§ ACTIVITY:
From the listing below, extract every line in which the word "genotyping" appears.

-- SUPPLIED DATA follows --

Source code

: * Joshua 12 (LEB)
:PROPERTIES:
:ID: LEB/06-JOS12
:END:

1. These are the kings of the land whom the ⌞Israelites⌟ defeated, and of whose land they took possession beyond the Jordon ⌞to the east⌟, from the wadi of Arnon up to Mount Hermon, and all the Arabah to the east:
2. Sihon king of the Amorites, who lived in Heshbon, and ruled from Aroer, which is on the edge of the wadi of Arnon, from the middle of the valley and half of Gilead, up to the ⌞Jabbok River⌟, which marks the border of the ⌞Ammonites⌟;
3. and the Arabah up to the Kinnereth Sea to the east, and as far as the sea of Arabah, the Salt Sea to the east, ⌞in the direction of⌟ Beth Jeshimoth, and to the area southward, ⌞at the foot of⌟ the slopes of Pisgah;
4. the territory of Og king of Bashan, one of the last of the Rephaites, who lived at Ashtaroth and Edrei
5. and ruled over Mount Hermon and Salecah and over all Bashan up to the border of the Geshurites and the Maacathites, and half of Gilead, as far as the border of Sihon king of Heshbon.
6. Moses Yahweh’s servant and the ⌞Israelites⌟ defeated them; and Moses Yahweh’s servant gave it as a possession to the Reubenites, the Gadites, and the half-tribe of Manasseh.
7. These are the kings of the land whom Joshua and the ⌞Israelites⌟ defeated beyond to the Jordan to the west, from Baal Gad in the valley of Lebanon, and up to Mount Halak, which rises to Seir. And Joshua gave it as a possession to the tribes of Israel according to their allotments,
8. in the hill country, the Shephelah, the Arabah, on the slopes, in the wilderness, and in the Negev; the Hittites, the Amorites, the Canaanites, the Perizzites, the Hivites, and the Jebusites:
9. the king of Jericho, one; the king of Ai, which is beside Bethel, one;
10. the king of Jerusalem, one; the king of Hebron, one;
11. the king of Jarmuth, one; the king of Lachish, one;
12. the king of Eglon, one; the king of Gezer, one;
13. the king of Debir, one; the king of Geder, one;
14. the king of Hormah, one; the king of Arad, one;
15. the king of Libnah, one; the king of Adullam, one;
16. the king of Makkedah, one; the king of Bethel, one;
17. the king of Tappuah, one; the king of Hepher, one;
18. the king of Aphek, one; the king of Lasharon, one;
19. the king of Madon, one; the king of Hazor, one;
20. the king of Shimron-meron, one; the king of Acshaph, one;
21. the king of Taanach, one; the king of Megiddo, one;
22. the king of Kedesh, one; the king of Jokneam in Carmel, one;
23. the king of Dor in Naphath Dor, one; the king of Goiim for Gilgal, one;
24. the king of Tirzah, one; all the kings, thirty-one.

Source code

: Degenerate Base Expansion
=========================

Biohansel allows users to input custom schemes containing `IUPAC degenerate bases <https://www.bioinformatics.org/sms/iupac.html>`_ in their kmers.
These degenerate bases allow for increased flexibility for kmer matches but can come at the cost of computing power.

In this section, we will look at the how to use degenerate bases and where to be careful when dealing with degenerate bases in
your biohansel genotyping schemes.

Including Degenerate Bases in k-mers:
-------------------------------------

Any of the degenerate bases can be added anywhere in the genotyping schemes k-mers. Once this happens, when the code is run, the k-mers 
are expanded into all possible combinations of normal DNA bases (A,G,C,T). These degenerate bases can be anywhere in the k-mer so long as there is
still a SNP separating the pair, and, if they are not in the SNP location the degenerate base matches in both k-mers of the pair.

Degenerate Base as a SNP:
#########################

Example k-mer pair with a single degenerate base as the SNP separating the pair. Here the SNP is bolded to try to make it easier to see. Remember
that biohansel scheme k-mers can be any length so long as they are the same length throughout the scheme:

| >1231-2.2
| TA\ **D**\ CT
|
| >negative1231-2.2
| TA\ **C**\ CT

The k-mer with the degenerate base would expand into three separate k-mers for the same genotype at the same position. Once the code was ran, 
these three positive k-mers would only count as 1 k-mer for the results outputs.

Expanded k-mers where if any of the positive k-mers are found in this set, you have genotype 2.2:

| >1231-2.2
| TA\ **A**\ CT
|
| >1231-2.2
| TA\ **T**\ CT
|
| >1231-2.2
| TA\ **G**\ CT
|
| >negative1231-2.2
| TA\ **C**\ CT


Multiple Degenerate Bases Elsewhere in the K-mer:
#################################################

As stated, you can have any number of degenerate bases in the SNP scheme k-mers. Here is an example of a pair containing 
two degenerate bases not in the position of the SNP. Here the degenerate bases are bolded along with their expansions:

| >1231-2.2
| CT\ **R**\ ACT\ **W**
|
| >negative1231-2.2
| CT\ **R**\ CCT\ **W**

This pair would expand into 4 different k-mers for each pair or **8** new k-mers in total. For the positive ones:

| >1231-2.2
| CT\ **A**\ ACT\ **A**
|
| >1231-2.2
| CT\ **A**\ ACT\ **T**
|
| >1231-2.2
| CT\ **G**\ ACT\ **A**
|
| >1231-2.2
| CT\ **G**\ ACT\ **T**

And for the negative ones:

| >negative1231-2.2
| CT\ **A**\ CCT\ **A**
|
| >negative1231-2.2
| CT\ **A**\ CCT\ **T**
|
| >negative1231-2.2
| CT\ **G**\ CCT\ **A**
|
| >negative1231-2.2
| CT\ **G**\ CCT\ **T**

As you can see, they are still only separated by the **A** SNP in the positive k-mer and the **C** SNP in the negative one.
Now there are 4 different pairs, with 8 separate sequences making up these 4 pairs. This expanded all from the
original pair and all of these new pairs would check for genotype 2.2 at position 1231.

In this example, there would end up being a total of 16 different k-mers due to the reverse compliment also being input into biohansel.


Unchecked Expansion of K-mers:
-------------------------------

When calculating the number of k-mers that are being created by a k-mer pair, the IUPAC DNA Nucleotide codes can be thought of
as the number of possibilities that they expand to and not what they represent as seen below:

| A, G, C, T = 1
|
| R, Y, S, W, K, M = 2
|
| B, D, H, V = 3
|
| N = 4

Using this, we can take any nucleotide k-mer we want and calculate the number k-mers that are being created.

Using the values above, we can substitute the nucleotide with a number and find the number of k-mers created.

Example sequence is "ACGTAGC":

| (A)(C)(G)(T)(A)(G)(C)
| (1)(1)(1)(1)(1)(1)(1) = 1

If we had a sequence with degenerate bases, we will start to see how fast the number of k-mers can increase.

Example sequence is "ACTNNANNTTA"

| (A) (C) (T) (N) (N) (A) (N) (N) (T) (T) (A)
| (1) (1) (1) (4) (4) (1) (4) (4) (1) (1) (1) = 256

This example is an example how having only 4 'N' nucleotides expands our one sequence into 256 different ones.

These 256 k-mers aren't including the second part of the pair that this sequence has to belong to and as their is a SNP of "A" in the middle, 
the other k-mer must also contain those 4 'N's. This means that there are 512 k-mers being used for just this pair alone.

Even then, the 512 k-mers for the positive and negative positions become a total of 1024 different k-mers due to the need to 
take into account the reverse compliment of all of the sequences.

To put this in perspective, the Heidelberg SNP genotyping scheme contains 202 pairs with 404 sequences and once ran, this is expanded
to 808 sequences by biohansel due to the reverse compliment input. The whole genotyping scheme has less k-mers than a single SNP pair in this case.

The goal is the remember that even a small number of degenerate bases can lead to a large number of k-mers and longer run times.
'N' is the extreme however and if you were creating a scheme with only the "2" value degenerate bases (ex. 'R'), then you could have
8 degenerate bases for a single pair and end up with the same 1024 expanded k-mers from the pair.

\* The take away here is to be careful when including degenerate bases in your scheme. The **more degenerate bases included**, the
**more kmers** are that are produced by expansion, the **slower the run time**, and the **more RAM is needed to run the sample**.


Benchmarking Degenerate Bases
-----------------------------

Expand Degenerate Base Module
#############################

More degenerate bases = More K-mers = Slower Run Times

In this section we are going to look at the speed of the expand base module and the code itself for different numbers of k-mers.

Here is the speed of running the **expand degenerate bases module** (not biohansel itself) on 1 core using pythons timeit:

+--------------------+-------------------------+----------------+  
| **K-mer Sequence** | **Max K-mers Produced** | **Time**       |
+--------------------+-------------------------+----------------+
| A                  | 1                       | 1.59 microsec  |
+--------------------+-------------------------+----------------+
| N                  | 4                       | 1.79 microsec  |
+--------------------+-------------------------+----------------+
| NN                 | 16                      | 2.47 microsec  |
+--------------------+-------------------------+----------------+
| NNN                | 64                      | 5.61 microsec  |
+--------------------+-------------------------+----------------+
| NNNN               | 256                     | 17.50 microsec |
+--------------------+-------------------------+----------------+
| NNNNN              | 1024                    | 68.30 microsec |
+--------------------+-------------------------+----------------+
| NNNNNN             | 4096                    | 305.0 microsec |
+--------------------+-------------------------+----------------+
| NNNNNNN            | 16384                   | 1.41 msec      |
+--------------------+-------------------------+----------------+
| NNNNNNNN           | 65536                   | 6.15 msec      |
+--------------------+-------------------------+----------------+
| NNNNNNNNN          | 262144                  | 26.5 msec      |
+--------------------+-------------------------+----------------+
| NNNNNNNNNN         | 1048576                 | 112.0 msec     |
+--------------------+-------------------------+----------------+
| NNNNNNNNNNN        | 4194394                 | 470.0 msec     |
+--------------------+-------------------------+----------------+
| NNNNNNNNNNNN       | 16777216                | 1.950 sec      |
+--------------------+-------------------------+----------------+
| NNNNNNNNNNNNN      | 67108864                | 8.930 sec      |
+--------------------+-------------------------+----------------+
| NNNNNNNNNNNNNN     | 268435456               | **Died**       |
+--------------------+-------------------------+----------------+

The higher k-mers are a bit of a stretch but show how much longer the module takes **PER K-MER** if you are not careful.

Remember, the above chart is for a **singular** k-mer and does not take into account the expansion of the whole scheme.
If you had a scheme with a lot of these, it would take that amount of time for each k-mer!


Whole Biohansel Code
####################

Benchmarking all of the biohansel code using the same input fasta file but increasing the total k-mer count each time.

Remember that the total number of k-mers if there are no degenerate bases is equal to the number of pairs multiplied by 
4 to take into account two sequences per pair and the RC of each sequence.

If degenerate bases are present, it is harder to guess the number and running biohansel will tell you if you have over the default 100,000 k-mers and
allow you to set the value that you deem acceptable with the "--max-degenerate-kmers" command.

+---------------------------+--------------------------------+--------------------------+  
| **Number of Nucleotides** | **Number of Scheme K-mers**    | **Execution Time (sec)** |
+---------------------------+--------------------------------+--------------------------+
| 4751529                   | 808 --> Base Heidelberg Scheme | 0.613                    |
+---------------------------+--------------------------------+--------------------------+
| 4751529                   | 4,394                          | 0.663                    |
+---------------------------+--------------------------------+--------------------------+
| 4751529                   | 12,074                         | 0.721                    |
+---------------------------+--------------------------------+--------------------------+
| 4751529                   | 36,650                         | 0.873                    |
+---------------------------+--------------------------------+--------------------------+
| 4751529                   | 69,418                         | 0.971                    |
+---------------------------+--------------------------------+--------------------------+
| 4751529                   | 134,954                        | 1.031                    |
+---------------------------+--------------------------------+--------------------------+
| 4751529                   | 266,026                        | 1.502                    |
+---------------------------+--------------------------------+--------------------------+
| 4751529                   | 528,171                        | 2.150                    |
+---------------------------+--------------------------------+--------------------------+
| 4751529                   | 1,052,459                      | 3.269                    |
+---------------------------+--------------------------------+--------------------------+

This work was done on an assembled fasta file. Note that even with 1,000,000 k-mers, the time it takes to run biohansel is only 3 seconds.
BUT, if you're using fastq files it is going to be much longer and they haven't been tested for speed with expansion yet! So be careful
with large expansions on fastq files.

-- SUPPLIED DATA concluded --

§ RESPONSE BELOW:
your biohansel genotyping schemes.
Any of the degenerate bases can be added anywhere in the genotyping schemes k-mers. Once this happens, when the code is run, the k-mers 
To put this in perspective, the Heidelberg SNP genotyping scheme contains 202 pairs with 404 sequences and once ran, this is expanded
to 808 sequences by biohansel due to the reverse compliment input. The whole genotyping scheme has less k-mers than a single SNP pair in this case.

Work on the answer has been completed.